Vacated and remanded by published opinion. Chief Judge WILKINS wrote the opinion, in which Judge MICHAEL and Judge TRAXLER joined.
OPINION
The United States appeals James David Nichols’ sentence for bank robbery,
see
18 U.S.C.A. § 2113(a) (West 2000), arguing
*438
that the district court improperly refused to consider at sentencing a statement obtained from Nichols in violation of
Miranda v.
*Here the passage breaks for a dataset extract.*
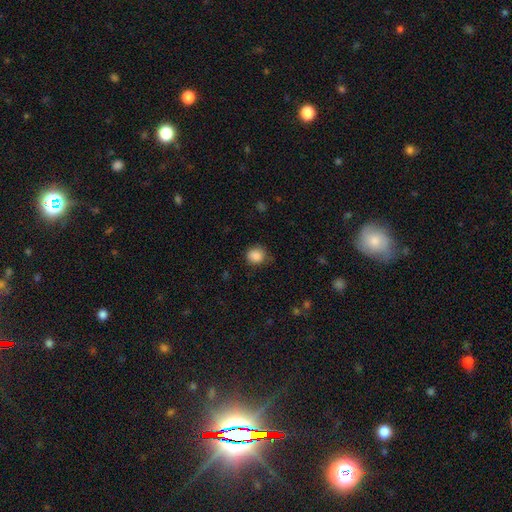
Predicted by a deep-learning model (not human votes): This appears to be a smooth galaxy with no disk features (87%) that is round (84%). Merging: none (73%).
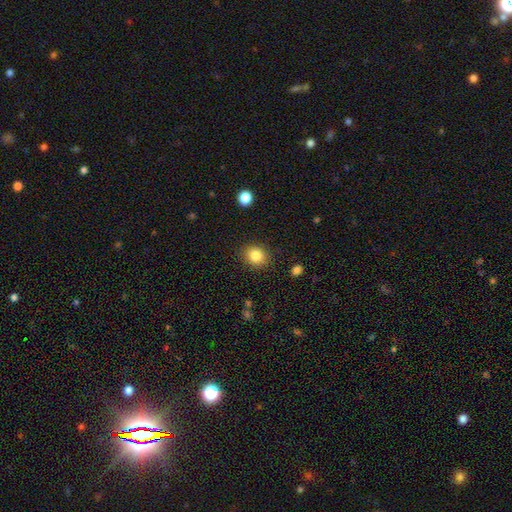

Arizona,
I.
On March 13, 2003, Nichols entered a branch of First Citizens Bank in Charlotte, North Carolina, and handed a bank teller a note stating, “This is A Robbery Give up the money or I shoot.” J.A. 355. The teller gave Nichols approximately $5,000. Shortly after the bank robbery, Nichols’ father telephoned authorities to report that his son may have committed the robbery. A few days later, Detective James Michael Sanders of the Charlotte-Meck-lenburg Police Department telephoned Nichols, who was then with his father, to arrange for Nichols to surrender to police. According to Nichols and his father, during this conversation Nichols informed Detective Sanders that he wanted an attorney, and Sanders assured Nichols he would receive one. Nichols and his father then met Detective Sanders at an agreed-upon location, and Nichols voluntarily returned what was left of the money obtained in the bank robbery. According to Nichols and his father, Nichols again informed Detective Sanders that he wanted an attorney, and Sanders again responded that Nichols would receive one.
Nichols was then taken into custody and transported to the police station. Although Nichols did not initiate further contact with police, Detective Sanders took Nichols to an interview room and reviewed with him an “Adult Waiver of Rights” form, id. at 94, which Nichols initialed in several places and signed at the bottom. In particular, Nichols initialed statements acknowledging that he had the rights to consult with an attorney, to have an attorney present during questioning, and to stop answering questions until he spoke with an attorney. Nichols also circled, initialed, and signed a portion of the form indicating that he voluntarily agreed to answer questions without an attorney present. Detective Sanders then interviewed Nichols, who confessed to robbing the bank and to carrying a .45-caliber pistol in his pants pocket during the robbery.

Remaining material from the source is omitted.